Time for a hybrid school board?
By Mark Newburn
Once again, I found myself shaking my head while watching the drama and chaos of the latest CCSD Board of Trustees meeting. This board is responsible for governing the fifth-largest school district through monumental challenges. I have worked with many of these trustees for years and consider some of them my personal friends. Individually I have found them hardworking and passionate about the students and staff even while serving in a thankless job. However, when the trustees are together, you get a Game of Thrones, where any meeting can become a Red Wedding. The trustees make a bad team. There is growing fear the current method of electing trustees no longer produces an effective policy and governance team.
As an analogy, imagine creating a new NFL football team from the starting quarterbacks from all the other teams. This team would have some very talented players, but its composition would make it the worst football team in the league. This team would never win even a single football game and would likely spend its time arguing about who gets to carry the ball while blaming the coach for its failures.
In 2011, the Legislature had enough of a troubled and ineffective Nevada State Board of Education. Legislation changed the state board from an elected board into a hybrid board with four elected voting members, three appointed voting members and four appointed non-voting members. Since this change, the state board has become one of the most respected and student outcome-focused school boards in the state. The secret to this turnaround lies in how the new board's composition makes for a good team.

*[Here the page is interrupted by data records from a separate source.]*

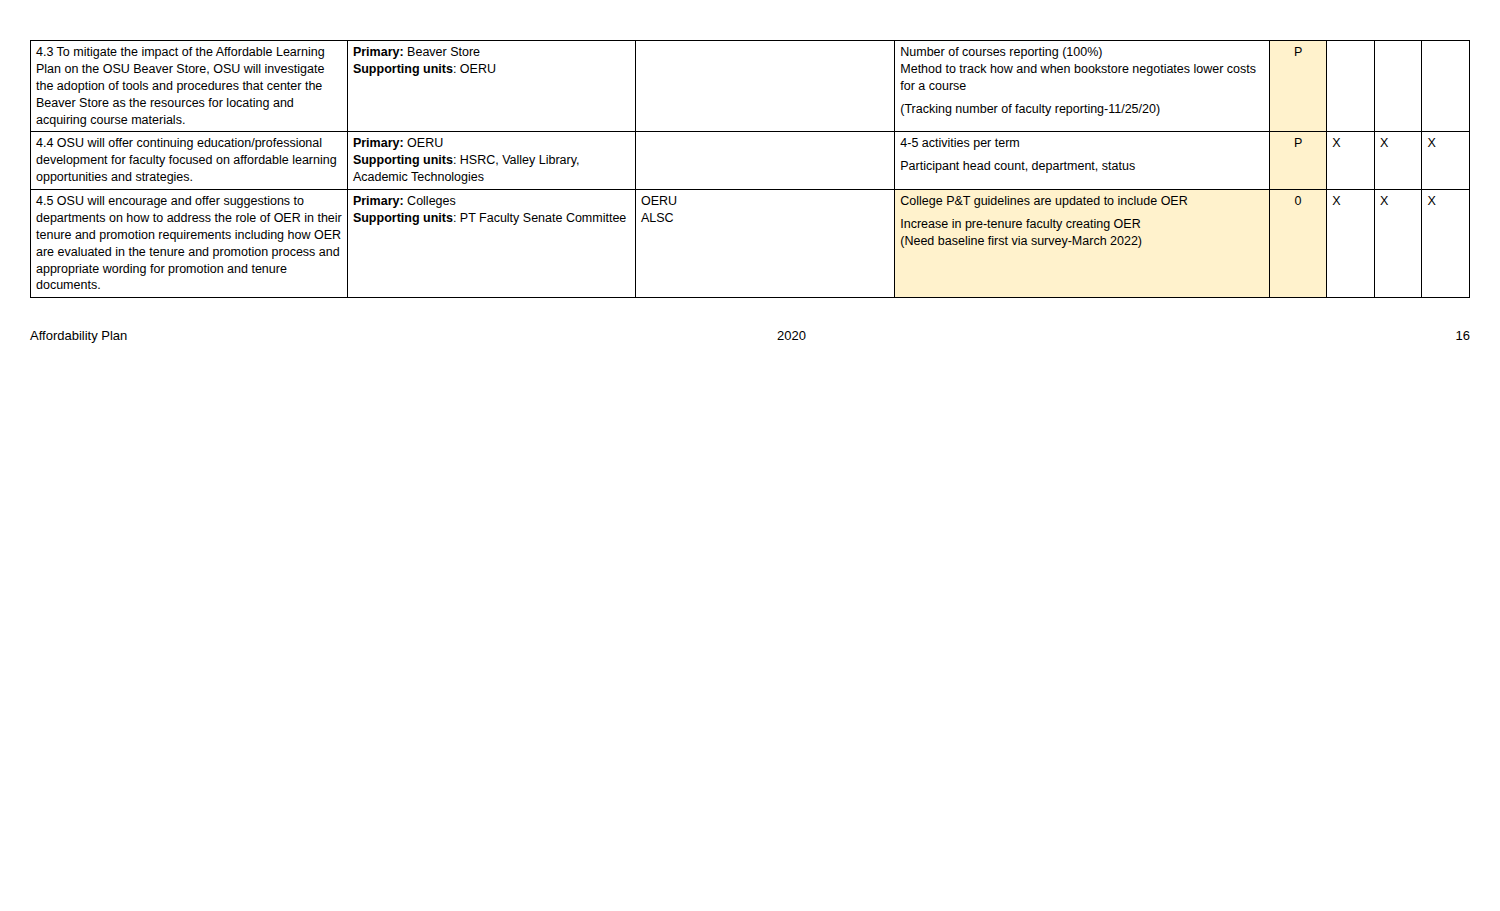| 4.3 To mitigate the impact of the Affordable Learning Plan on the OSU Beaver Store, OSU will investigate the adoption of tools and procedures that center the Beaver Store as the resources for locating and acquiring course materials. | Primary: Beaver Store Supporting units : OERU | | Number of courses reporting (100%) Method to track how and when bookstore negotiates lower costs for a course (Tracking number of faculty reporting-11/25/20) | P | | | |
| 4.4 OSU will offer continuing education/professional development for faculty focused on affordable learning opportunities and strategies. | Primary: OERU Supporting units : HSRC, Valley Library, Academic Technologies | | 4-5 activities per term Participant head count, department, status | P | X | X | X |
| 4.5 OSU will encourage and offer suggestions to departments on how to address the role of OER in their tenure and promotion requirements including how OER are evaluated in the tenure and promotion process and appropriate wording for promotion and tenure documents. | Primary: Colleges Supporting units : PT Faculty Senate Committee | OERU ALSC | College P&T guidelines are updated to include OER Increase in pre-tenure faculty creating OER (Need baseline first via survey-March 2022) | 0 | X | X | X |
Affordability Plan
2020
16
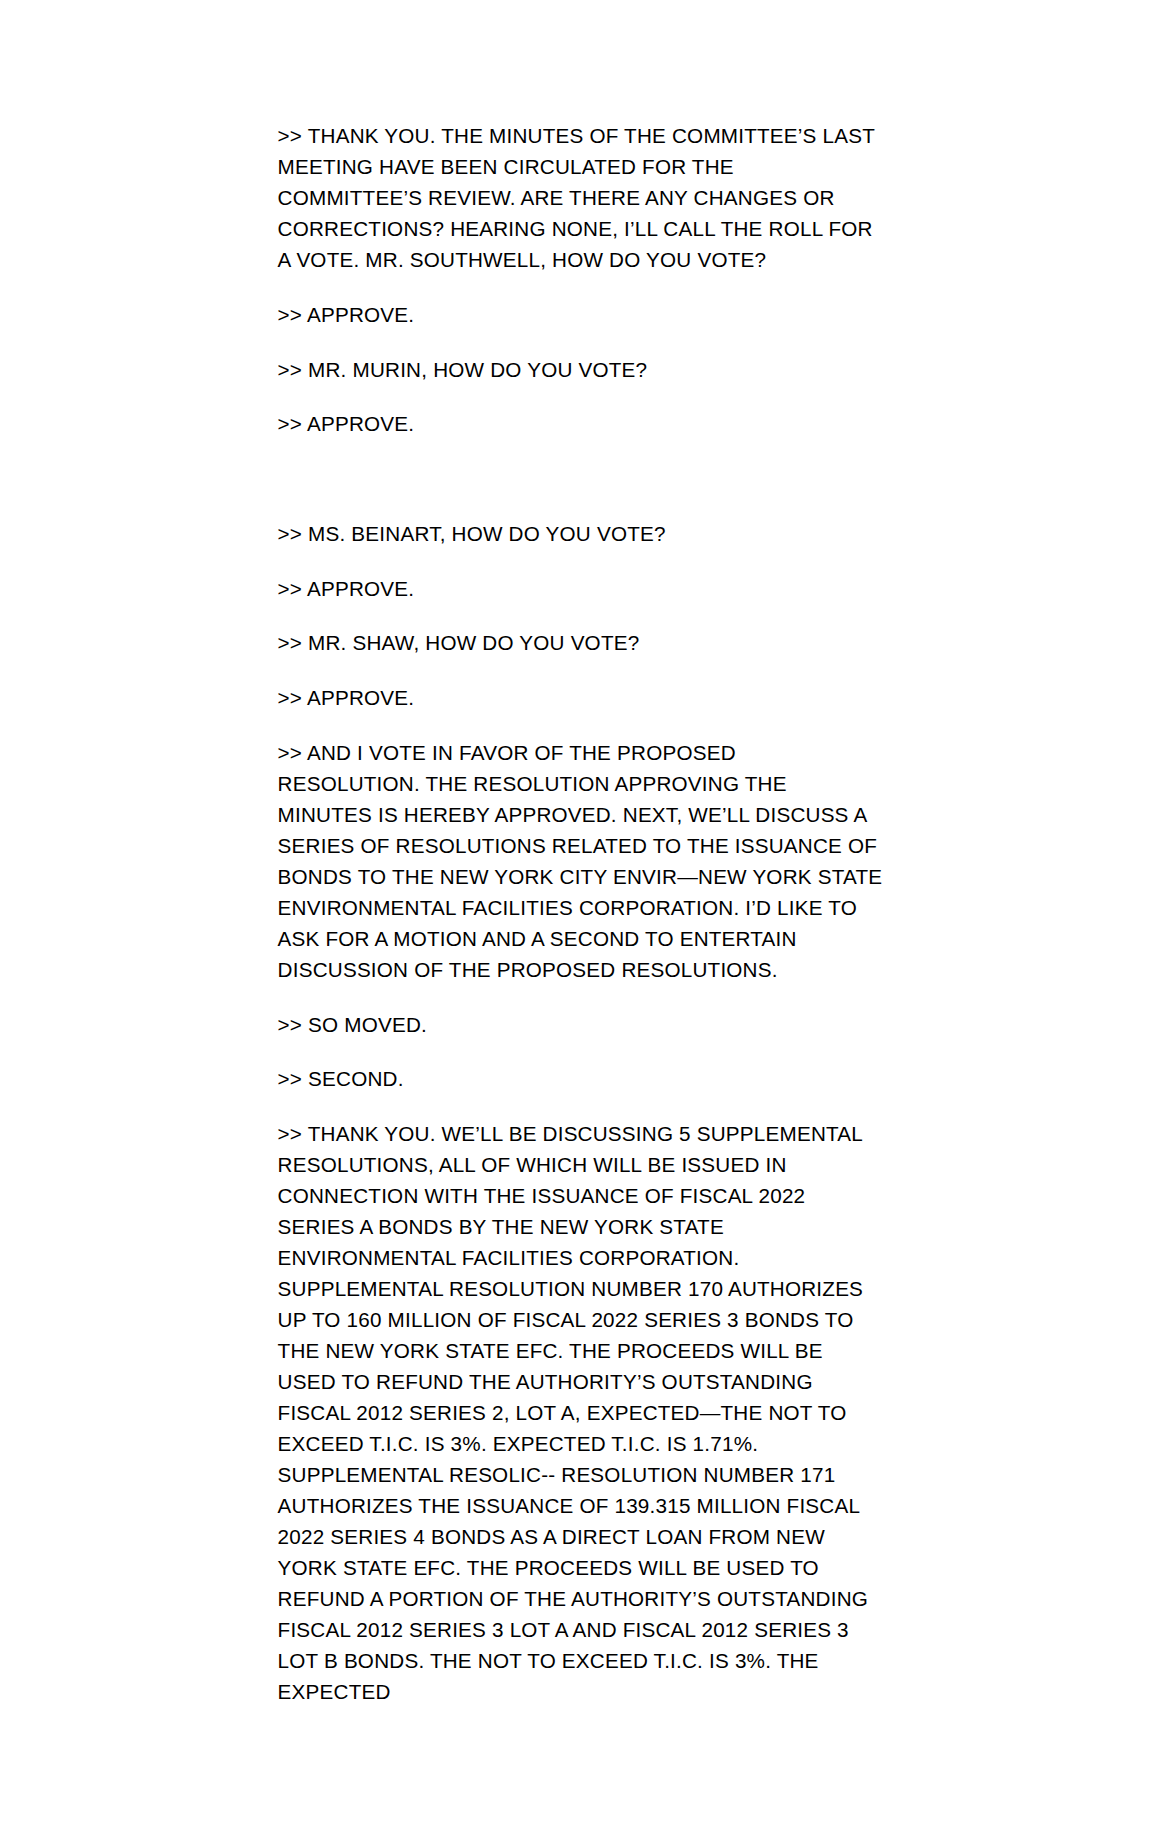>> THANK YOU. THE MINUTES OF THE COMMITTEE’S LAST MEETING HAVE BEEN CIRCULATED FOR THE COMMITTEE’S REVIEW. ARE THERE ANY CHANGES OR CORRECTIONS? HEARING NONE, I’LL CALL THE ROLL FOR A VOTE. MR. SOUTHWELL, HOW DO YOU VOTE?
>> APPROVE.
>> MR. MURIN, HOW DO YOU VOTE?
>> APPROVE.
>> MS. BEINART, HOW DO YOU VOTE?
>> APPROVE.
>> MR. SHAW, HOW DO YOU VOTE?
>> APPROVE.
>> AND I VOTE IN FAVOR OF THE PROPOSED RESOLUTION. THE RESOLUTION APPROVING THE MINUTES IS HEREBY APPROVED. NEXT, WE’LL DISCUSS A SERIES OF RESOLUTIONS RELATED TO THE ISSUANCE OF BONDS TO THE NEW YORK CITY ENVIR—NEW YORK STATE ENVIRONMENTAL FACILITIES CORPORATION. I’D LIKE TO ASK FOR A MOTION AND A SECOND TO ENTERTAIN DISCUSSION OF THE PROPOSED RESOLUTIONS.
>> SO MOVED.
>> SECOND.
>> THANK YOU. WE’LL BE DISCUSSING 5 SUPPLEMENTAL RESOLUTIONS, ALL OF WHICH WILL BE ISSUED IN CONNECTION WITH THE ISSUANCE OF FISCAL 2022 SERIES A BONDS BY THE NEW YORK STATE ENVIRONMENTAL FACILITIES CORPORATION. SUPPLEMENTAL RESOLUTION NUMBER 170 AUTHORIZES UP TO 160 MILLION OF FISCAL 2022 SERIES 3 BONDS TO THE NEW YORK STATE EFC. THE PROCEEDS WILL BE USED TO REFUND THE AUTHORITY’S OUTSTANDING FISCAL 2012 SERIES 2, LOT A, EXPECTED—THE NOT TO EXCEED T.I.C. IS 3%. EXPECTED T.I.C. IS 1.71%. SUPPLEMENTAL RESOLIC-- RESOLUTION NUMBER 171 AUTHORIZES THE ISSUANCE OF 139.315 MILLION FISCAL 2022 SERIES 4 BONDS AS A DIRECT LOAN FROM NEW YORK STATE EFC. THE PROCEEDS WILL BE USED TO REFUND A PORTION OF THE AUTHORITY’S OUTSTANDING FISCAL 2012 SERIES 3 LOT A AND FISCAL 2012 SERIES 3 LOT B BONDS. THE NOT TO EXCEED T.I.C. IS 3%. THE EXPECTED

The appointed members of the state board must always include a parent, a teacher, someone from industry, a school district superintendent, a school district trustee, a student and a member of the NSHE Board of Regents. Each of these appointees is an exemplar in their area, turning the state board into a board of experts. The majority of the state board's voting members are still elected, keeping the board directly accountable to voters. This new structure gives the state board broad representation and deep education expertise, resulting in a more effective policy and governance team. While the state board is larger than the board of trustees, its meetings are more efficient, without all the drama.
Research suggests that a school board should spend at least 50 percent of its meeting time on matters directly affecting student outcomes. A study by the Guinn Center showed the CCSD board of trustees spends less than 10 percent of its meeting time on issues affecting student outcomes. As the CCSD trustee drama builds to new heights, we again cling to the hope that maybe the "right" people will get elected this time.
It is time to consider a change to a trustee selection method that has been shown to produce the effective policy and governance team our community needs.